Today the museum continues to operate through ideals of ‘universal’ aesthetics – its website classifies objects via categories of colour, theme, material and technique that are easily legible. At times its displays betray Western stereotypes of Asian cultures: take, for example, a case of Mughal blades displayed alongside a wall label titled ‘Arts of Pleasure, Arts of War’ as part of the Body Image: Arts of the Indian Subcontinent exhibition (2017–). The label explains that such daggers may be used ornamentally, but the titular nod to pleasure is in clear keeping with the West’s tendency to sexualise the Orient. The collection’s Southeast Asian holdings, meanwhile, continue to insist upon perpetuating the idea that the region is a homogeneous one, tied together by Hindu and Buddhist religions. Part of the public programme accompanying the Prehistoric Spirals: Earthenware from Thailand exhibition (2021–) included an event titled ‘Meditation and Mindfulness’, in part delivered by assistant curator Emma Natalya Stein, with a meditation led by Indian artist and mindfulness teacher Aparna Sadananda. It feels eerily like a dependence on Asian people’s performative labour to enforce the museum’s antiquated ideology. This instance particularly reinforces the sustained trope that Thailand is a land of ‘mindful meditation’, which partly drives masses of Americans to ‘find themselves’ in Southeast Asia every year.

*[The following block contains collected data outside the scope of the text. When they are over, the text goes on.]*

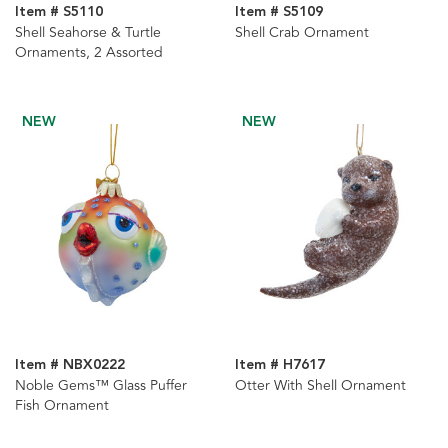
Item # S5110
Item # S5109
Shell Seahorse & Turtle
Shell Crab Ornament
Ornaments, 2 Assorted
NEW
NEW
Item # NBX0222
Item # H7617
Noble Gems™ Glass Puffer
Otter With Shell Ornament
Fish Ornament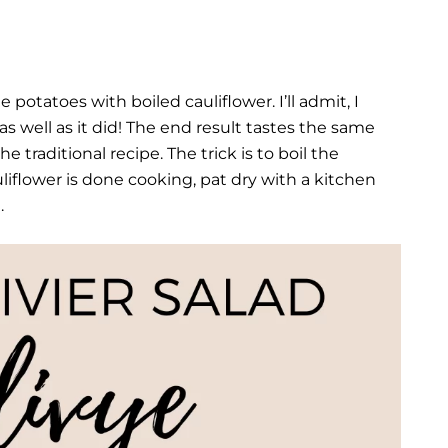
 potatoes with boiled cauliflower. I’ll admit, I
s well as it did! The end result tastes the same
 traditional recipe. The trick is to boil the
liflower is done cooking, pat dry with a kitchen
.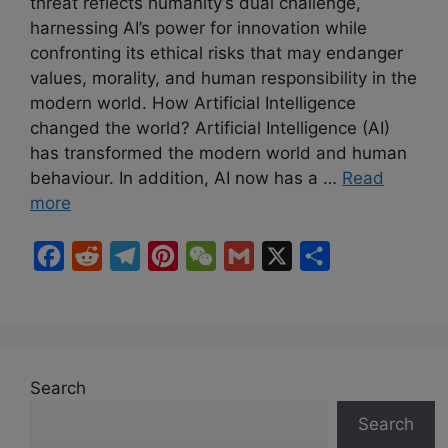
threat reflects humanity’s dual challenge,
harnessing AI’s power for innovation while
confronting its ethical risks that may endanger
values, morality, and human responsibility in the
modern world. How Artificial Intelligence
changed the world? Artificial Intelligence (AI)
has transformed the modern world and human
behaviour. In addition, AI now has a …
Read
more
F
R
T
P
W
G
X
S
a
e
e
i
e
m
h
c
d
l
n
C
a
a
e
d
e
t
h
i
r
b
i
g
e
a
l
e
Search
o
t
r
r
t
Search
o
a
e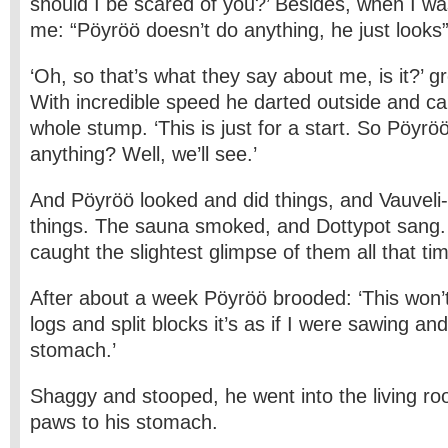
should I be scared of you?’ Besides, when I was
me: “Pöyröö doesn’t do anything, he just looks”
‘Oh, so that’s what they say about me, is it?’ 
With incredible speed he darted outside and c
whole stump. ‘This is just for a start. So Pöyrö
anything? Well, we’ll see.’
And Pöyröö looked and did things, and Vauveli
things. The sauna smoked, and Dottypot sang.
caught the slightest glimpse of them all that ti
After about a week Pöyröö brooded: ‘This won’
logs and split blocks it’s as if I were sawing an
stomach.’
Shaggy and stooped, he went into the living ro
paws to his stomach.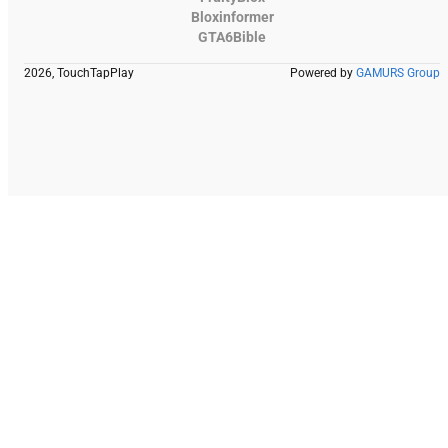
Bloxinformer
GTA6Bible
2026, TouchTapPlay
Powered by
GAMURS Group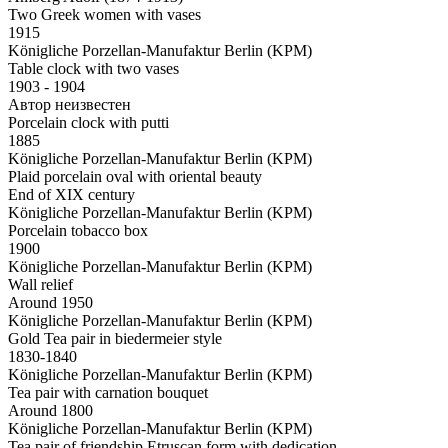
Two Greek women with vases
1915
Königliche Porzellan-Manufaktur Berlin (KPM)
Table clock with two vases
1903 - 1904
Автор неизвестен
Porcelain clock with putti
1885
Königliche Porzellan-Manufaktur Berlin (KPM)
Plaid porcelain oval with oriental beauty
End of XIX century
Königliche Porzellan-Manufaktur Berlin (KPM)
Porcelain tobacco box
1900
Königliche Porzellan-Manufaktur Berlin (KPM)
Wall relief
Around 1950
Königliche Porzellan-Manufaktur Berlin (KPM)
Gold Tea pair in biedermeier style
1830-1840
Königliche Porzellan-Manufaktur Berlin (KPM)
Tea pair with carnation bouquet
Around 1800
Königliche Porzellan-Manufaktur Berlin (KPM)
Tea pair of friendship Etruscan form with dedication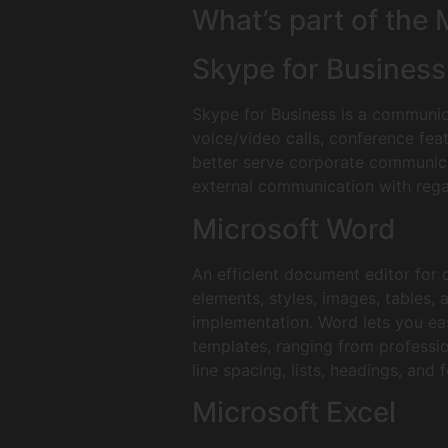
What’s part of the
Skype for Business
Skype for Business is a communic
voice/video calls, conference fea
better serve corporate communica
external communication with rega
Microsoft Word
An efficient document editor for c
elements, styles, images, tables, 
implementation. Word lets you ea
templates, ranging from professio
line spacing, lists, headings, and
Microsoft Excel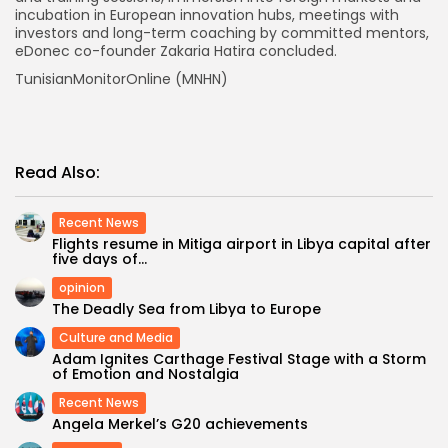
incubation in European innovation hubs, meetings with
investors and long-term coaching by committed mentors,
eDonec co-founder Zakaria Hatira concluded.
TunisianMonitorOnline (MNHN)
Read Also:
Recent News
Flights resume in Mitiga airport in Libya capital after
five days of...
opinion
The Deadly Sea from Libya to Europe
Culture and Media
Adam Ignites Carthage Festival Stage with a Storm
of Emotion and Nostalgia
Recent News
Angela Merkel’s G20 achievements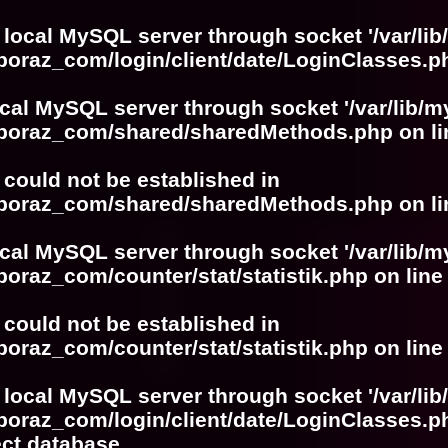
 local MySQL server through socket '/var/lib
boraz_com/login/client/date/LoginClasses.p
ocal MySQL server through socket '/var/lib/m
boboraz_com/shared/sharedMethods.php
on l
r could not be established in
boboraz_com/shared/sharedMethods.php
on l
ocal MySQL server through socket '/var/lib/m
boraz_com/counter/stat/statistik.php
on lin
r could not be established in
boraz_com/counter/stat/statistik.php
on lin
 local MySQL server through socket '/var/lib
boraz_com/login/client/date/LoginClasses.p
ect database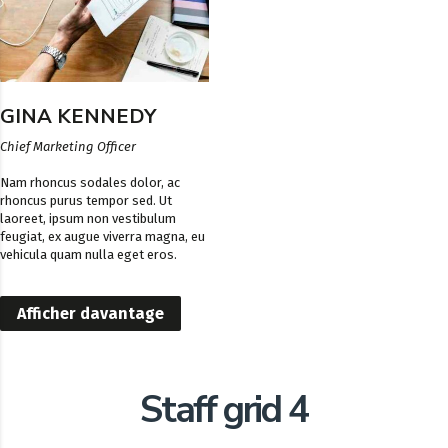
GINA KENNEDY
Chief Marketing Officer
Nam rhoncus sodales dolor, ac
rhoncus purus tempor sed. Ut
laoreet, ipsum non vestibulum
feugiat, ex augue viverra magna, eu
vehicula quam nulla eget eros.
Afficher davantage
Staff grid 4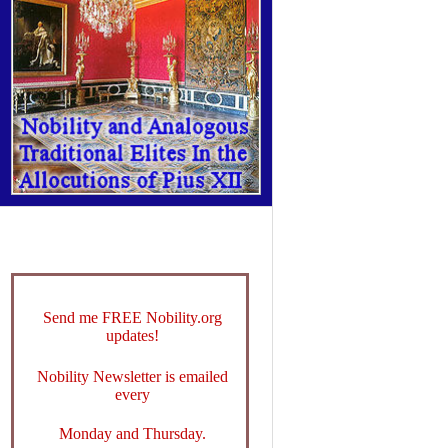
Send me FREE Nobility.org
updates!
Nobility Newsletter is emailed
every
Monday and Thursday.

Part of my criticism of the National Museum of Asian Art is tied up in the collection’s inherent preoccupation with the past – most objects on display predate the twentieth century – and subsequent inability to fully engage with the present. But even its expansion into contemporary art and paltry efforts to introduce updated historical understanding – like the mention of the Chinese Exclusion Act (1882) and Japanese internment camps during the Second World War in Freer’s Global Network – seem futile when the museum appears so insistent upon old ideas. During this critical moment of American cultural history, when identity politics and racial systems of power are being questioned, the National Museum of Asian Art is missing an important opportunity to think critically about itself and the Western-centric understanding of Asia it continues to perpetuate. While Freer thought of Asia in terms of affordable exotic ceramics, the museum today seems to think of Asia in terms of performativity – dance for us, serve us food and be grateful you’ve been included.